-- Problem statement --
Reproduce the entries verbatim, from the line containing "免治馬桶、蓮蓬頭沖水量很大，沐浴乳和洗髮精也是超級好洗，清" through the line containing "De European", with both of those lines included. Leave out the picture markers.

-- Data provided --
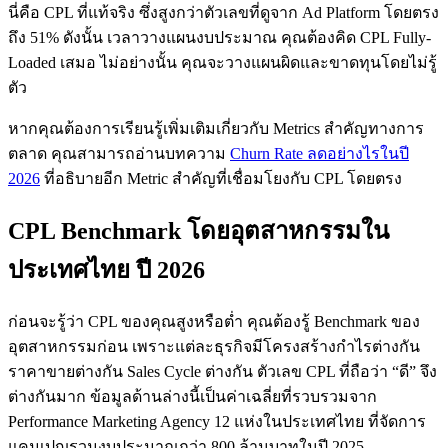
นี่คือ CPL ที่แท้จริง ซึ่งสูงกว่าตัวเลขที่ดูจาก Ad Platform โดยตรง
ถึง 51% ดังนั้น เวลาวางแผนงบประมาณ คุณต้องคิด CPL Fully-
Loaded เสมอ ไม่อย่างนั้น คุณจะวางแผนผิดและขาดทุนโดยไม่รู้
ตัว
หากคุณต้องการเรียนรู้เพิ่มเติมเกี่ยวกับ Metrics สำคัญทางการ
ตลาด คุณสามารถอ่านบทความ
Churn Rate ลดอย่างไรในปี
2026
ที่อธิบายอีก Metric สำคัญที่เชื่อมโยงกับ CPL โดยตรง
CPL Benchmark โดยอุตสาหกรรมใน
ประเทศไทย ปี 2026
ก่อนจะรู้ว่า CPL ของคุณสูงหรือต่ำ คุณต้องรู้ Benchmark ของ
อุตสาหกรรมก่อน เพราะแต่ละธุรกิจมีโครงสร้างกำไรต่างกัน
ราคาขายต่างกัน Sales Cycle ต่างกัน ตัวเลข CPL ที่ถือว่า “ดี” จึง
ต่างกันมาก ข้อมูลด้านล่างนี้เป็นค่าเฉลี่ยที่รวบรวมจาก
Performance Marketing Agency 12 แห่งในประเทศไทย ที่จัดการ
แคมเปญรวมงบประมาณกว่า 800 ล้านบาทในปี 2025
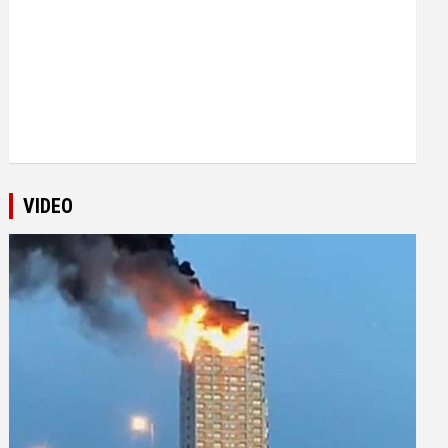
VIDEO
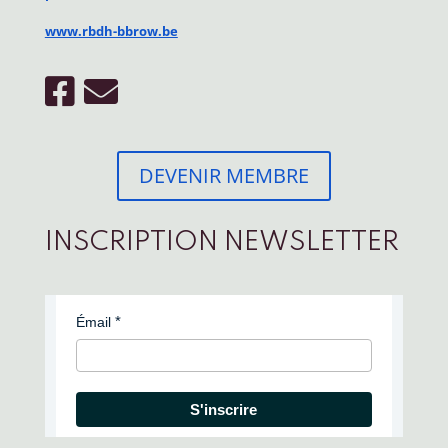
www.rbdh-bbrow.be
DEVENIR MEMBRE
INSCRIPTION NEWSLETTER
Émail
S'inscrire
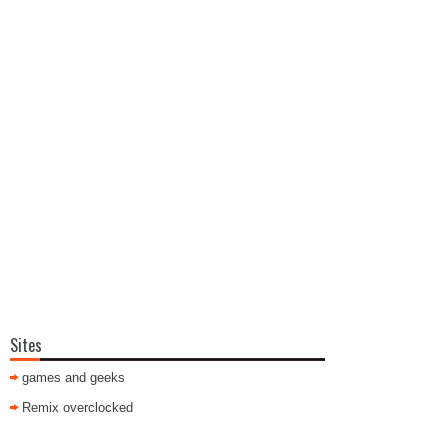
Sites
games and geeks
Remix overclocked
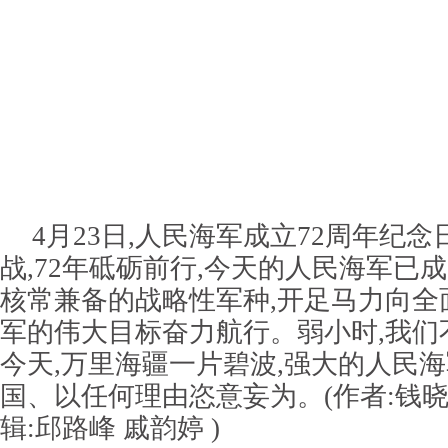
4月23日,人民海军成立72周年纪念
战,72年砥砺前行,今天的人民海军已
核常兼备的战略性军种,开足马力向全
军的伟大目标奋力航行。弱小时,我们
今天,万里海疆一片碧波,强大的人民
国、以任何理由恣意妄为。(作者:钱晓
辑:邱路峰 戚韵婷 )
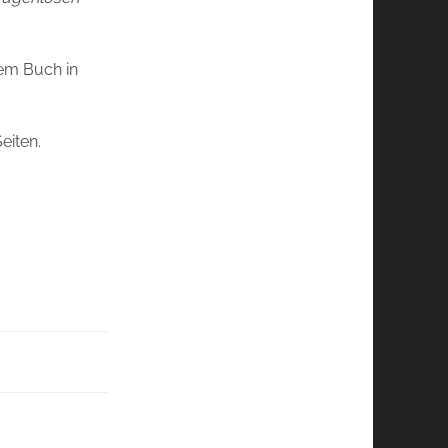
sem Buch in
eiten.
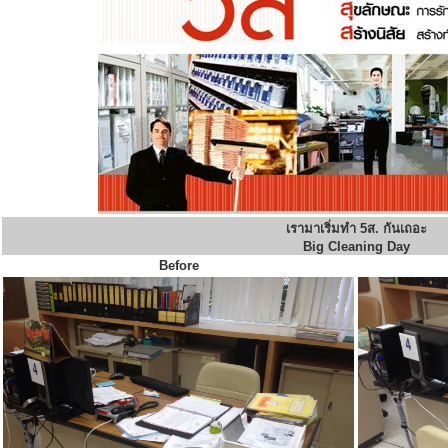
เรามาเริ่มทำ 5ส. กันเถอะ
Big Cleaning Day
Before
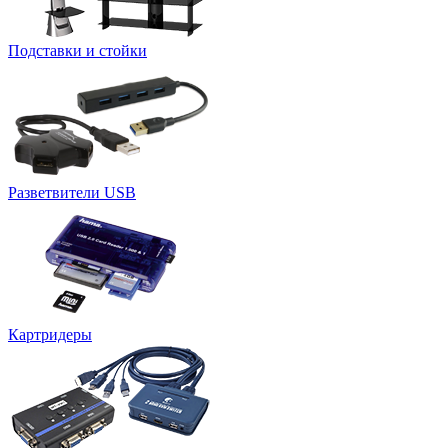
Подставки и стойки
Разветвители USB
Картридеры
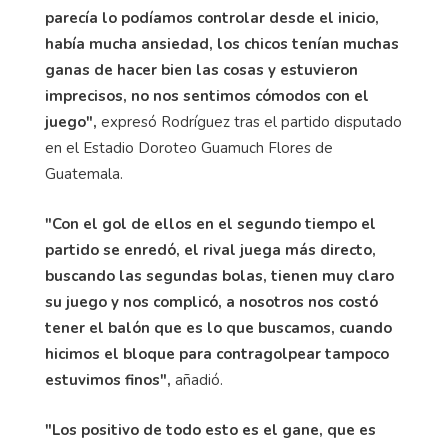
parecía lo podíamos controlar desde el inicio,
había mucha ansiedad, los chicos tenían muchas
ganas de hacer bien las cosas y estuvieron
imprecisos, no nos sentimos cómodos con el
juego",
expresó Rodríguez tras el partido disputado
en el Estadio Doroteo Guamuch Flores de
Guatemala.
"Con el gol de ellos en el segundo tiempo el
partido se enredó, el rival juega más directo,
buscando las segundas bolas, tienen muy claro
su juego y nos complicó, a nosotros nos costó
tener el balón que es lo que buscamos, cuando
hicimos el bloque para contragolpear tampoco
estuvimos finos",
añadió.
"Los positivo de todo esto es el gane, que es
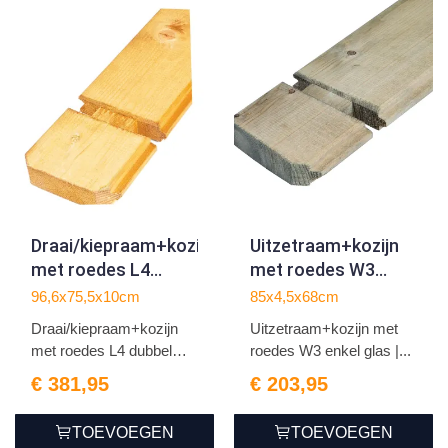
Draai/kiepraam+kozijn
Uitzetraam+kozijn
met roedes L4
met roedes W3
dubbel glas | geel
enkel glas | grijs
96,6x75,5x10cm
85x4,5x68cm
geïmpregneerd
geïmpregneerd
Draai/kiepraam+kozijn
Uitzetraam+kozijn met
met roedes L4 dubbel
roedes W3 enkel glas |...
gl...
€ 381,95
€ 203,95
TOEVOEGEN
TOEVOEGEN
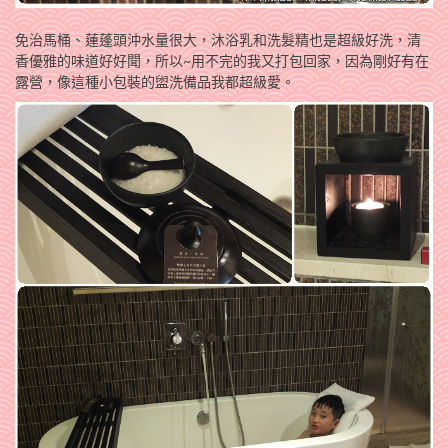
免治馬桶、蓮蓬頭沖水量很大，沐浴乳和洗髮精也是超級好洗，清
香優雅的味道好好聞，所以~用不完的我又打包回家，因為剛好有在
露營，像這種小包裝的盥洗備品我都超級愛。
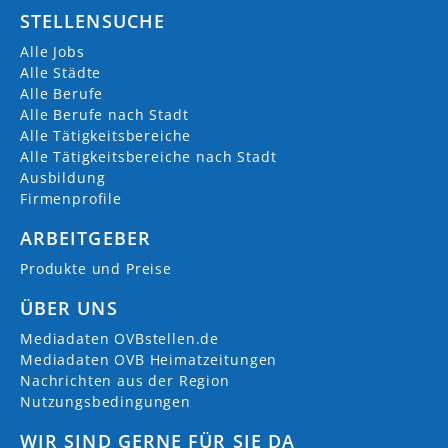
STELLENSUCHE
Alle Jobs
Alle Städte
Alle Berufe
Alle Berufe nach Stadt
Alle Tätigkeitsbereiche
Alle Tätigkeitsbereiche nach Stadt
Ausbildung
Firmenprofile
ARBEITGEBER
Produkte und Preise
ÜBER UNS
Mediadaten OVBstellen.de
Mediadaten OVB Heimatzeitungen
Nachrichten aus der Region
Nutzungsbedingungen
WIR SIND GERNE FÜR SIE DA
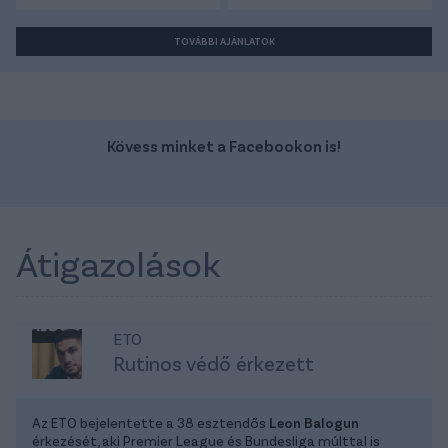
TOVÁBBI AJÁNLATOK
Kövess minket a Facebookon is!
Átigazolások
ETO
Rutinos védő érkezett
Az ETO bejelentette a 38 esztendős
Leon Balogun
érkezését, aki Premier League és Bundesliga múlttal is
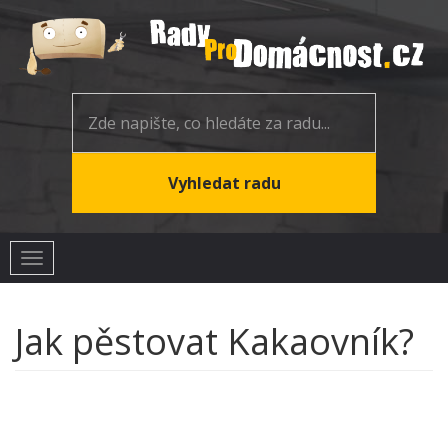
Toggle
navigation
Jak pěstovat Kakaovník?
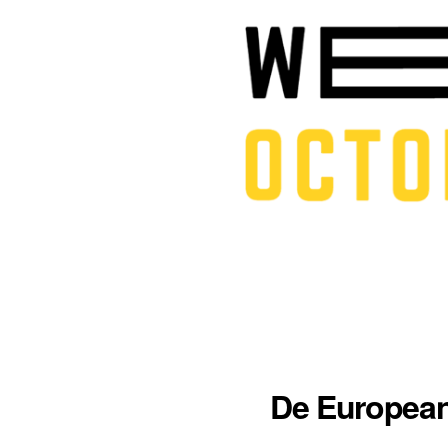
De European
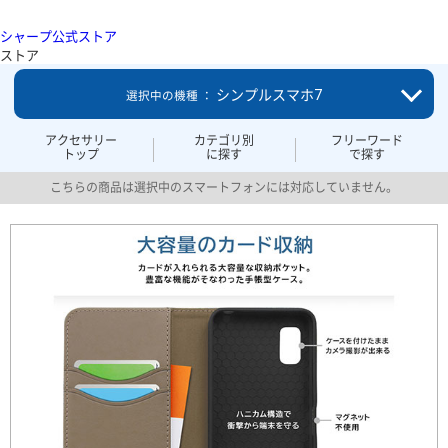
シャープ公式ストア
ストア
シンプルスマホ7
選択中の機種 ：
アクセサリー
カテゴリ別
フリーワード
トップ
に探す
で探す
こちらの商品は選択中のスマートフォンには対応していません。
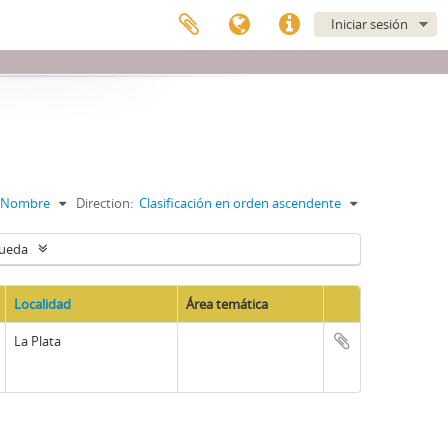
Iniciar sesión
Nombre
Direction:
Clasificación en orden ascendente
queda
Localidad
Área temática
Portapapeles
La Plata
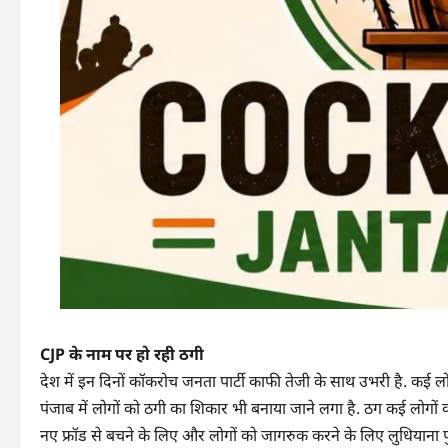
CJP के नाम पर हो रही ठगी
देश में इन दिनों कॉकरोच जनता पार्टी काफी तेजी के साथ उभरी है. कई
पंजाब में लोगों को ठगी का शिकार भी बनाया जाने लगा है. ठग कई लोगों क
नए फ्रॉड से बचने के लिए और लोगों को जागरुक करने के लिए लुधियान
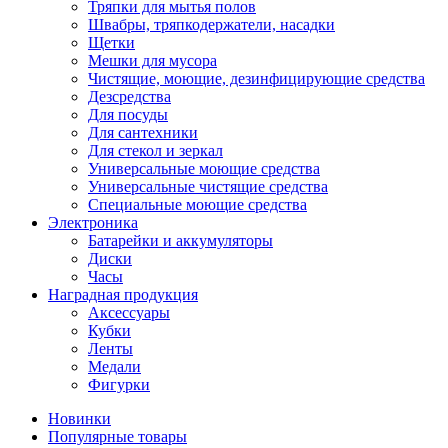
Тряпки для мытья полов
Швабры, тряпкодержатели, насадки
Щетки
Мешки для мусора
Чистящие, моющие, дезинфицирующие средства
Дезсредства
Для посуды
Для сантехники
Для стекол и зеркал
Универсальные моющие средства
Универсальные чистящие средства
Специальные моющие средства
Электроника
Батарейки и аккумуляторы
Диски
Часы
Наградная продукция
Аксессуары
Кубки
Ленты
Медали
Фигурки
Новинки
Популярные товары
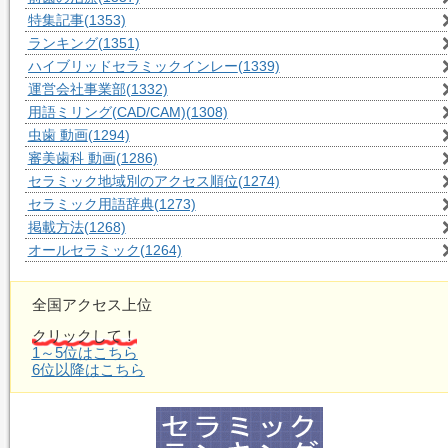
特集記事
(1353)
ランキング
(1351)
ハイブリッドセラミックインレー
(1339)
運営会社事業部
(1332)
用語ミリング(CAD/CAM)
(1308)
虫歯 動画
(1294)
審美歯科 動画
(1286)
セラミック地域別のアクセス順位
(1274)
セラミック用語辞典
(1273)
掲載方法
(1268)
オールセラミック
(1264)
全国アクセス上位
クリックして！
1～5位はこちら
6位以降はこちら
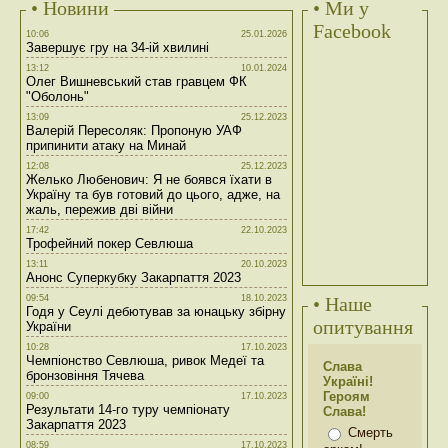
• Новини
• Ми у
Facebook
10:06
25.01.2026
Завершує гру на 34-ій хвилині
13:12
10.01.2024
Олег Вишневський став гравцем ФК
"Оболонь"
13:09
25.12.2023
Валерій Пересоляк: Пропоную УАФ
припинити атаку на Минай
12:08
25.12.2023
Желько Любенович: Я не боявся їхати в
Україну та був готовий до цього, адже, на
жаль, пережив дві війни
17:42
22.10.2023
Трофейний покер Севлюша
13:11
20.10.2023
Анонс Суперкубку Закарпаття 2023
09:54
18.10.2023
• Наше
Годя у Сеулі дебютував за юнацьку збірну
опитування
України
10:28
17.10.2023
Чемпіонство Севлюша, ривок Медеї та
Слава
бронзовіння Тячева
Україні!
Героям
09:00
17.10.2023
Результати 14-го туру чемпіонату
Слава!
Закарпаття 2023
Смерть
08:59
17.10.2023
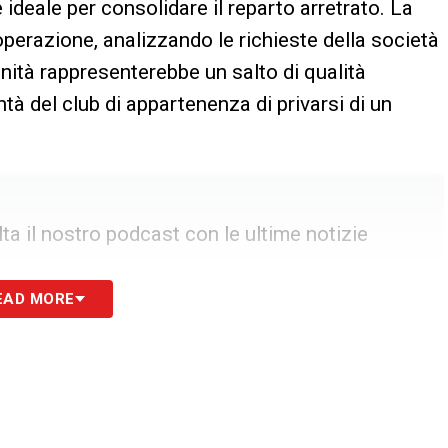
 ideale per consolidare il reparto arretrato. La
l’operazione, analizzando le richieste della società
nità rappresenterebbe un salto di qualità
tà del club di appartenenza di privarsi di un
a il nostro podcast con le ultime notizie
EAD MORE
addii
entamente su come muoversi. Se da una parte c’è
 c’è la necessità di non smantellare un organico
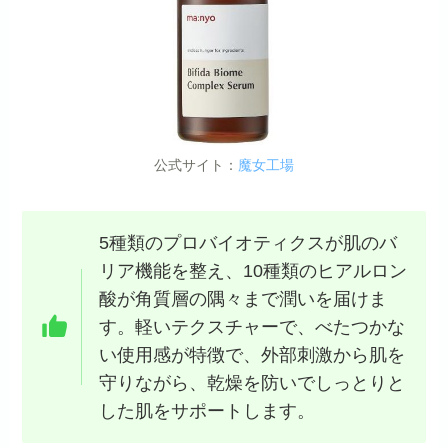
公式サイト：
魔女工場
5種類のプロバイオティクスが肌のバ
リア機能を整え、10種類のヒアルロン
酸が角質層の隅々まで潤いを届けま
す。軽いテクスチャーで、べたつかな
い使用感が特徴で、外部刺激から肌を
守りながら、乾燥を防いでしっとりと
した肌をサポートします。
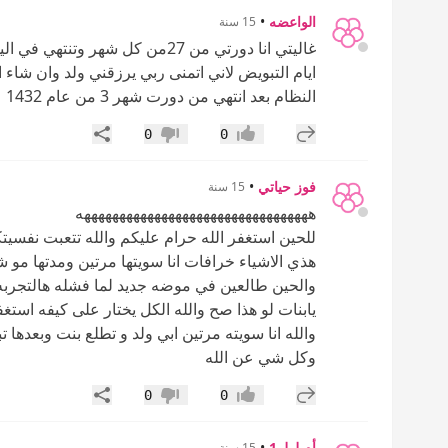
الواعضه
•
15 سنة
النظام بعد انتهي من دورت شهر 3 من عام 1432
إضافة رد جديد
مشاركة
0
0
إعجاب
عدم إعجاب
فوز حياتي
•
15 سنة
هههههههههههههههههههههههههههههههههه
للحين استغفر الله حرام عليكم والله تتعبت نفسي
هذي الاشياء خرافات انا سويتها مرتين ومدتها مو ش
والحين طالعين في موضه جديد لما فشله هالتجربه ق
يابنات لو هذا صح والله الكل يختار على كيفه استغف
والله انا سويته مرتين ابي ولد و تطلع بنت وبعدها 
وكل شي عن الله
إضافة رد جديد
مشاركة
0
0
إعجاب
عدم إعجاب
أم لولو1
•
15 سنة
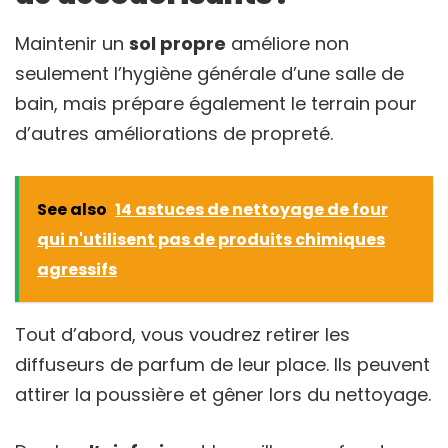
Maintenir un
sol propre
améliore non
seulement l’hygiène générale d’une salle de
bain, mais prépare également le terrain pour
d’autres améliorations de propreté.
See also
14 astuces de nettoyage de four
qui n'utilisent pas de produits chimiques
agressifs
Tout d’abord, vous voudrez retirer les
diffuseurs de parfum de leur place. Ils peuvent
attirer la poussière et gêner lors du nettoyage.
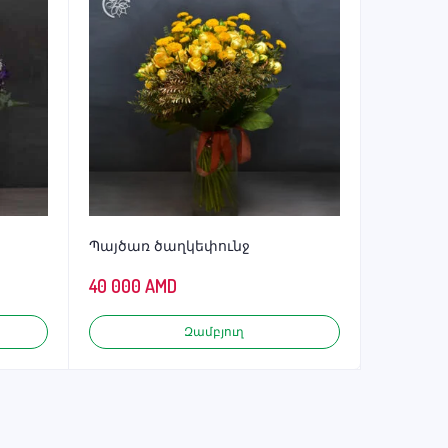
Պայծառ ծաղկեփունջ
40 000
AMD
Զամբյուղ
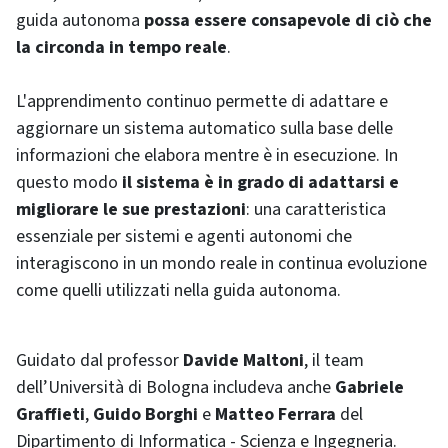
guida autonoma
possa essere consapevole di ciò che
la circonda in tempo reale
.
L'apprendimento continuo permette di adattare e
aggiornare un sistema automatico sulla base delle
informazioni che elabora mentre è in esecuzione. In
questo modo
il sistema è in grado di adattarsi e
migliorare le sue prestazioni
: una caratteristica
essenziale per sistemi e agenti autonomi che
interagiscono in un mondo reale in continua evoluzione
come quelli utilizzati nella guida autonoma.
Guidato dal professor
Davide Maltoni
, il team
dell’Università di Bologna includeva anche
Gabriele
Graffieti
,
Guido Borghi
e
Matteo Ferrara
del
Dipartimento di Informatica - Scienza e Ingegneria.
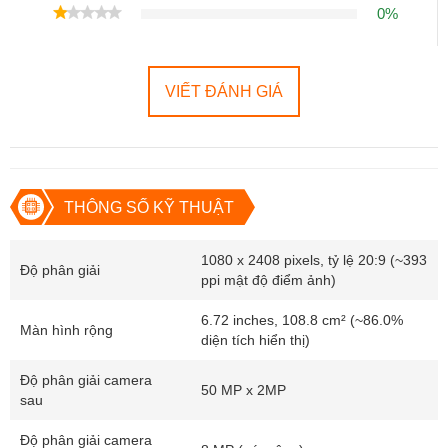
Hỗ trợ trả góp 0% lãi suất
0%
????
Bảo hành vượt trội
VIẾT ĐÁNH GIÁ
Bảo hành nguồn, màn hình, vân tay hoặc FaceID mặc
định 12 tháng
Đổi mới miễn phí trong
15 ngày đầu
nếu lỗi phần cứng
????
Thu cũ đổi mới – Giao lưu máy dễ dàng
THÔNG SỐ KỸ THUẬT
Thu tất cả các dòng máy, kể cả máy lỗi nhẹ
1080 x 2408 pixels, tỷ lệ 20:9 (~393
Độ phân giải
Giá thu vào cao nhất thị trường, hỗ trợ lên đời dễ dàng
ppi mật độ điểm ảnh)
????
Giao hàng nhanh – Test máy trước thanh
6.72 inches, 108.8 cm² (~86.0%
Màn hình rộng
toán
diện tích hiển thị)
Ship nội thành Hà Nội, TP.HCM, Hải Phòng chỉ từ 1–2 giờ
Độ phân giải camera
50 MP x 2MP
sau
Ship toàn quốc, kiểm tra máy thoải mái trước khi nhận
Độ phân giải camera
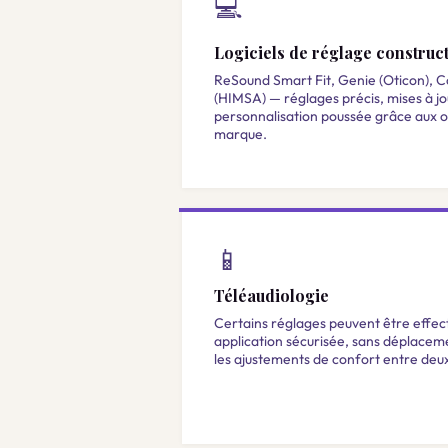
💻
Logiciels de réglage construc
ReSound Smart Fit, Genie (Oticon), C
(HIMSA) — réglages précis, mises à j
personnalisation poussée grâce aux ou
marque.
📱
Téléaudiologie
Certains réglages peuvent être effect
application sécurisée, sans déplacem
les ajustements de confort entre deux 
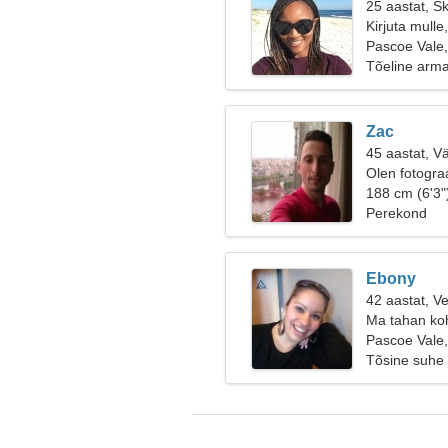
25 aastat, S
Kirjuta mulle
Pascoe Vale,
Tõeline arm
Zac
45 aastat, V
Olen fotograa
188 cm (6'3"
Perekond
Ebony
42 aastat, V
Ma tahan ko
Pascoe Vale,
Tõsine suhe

-- Result of the task --
免治馬桶、蓮蓬頭沖水量很大，沐浴乳和洗髮精也是超級好洗，清
香優雅的味道好好聞，所以~用不完的我又打包回家，因為剛好有在
露營，像這種小包裝的盥洗備品我都超級愛。
STELLENSUCHE
Alle Jobs
Alle Städte
Alle Berufe
Alle Berufe nach Stadt
Alle Tätigkeitsbereiche
Alle Tätigkeitsbereiche nach Stadt
Ausbildung
Firmenprofile
ARBEITGEBER
Produkte und Preise
ÜBER UNS
Mediadaten OVBstellen.de
Mediadaten OVB Heimatzeitungen
Nachrichten aus der Region
Nutzungsbedingungen
WIR SIND GERNE FÜR SIE DA
TOVÁBBI AJÁNLATOK
Kövess minket a Facebookon is!
Átigazolások
ETO
Rutinos védő érkezett
Az ETO bejelentette a 38 esztendős
Leon Balogun
érkezését, aki Premier League és Bundesliga múlttal is
Toggle
navigation
Jak pěstovat Kakaovník?
De European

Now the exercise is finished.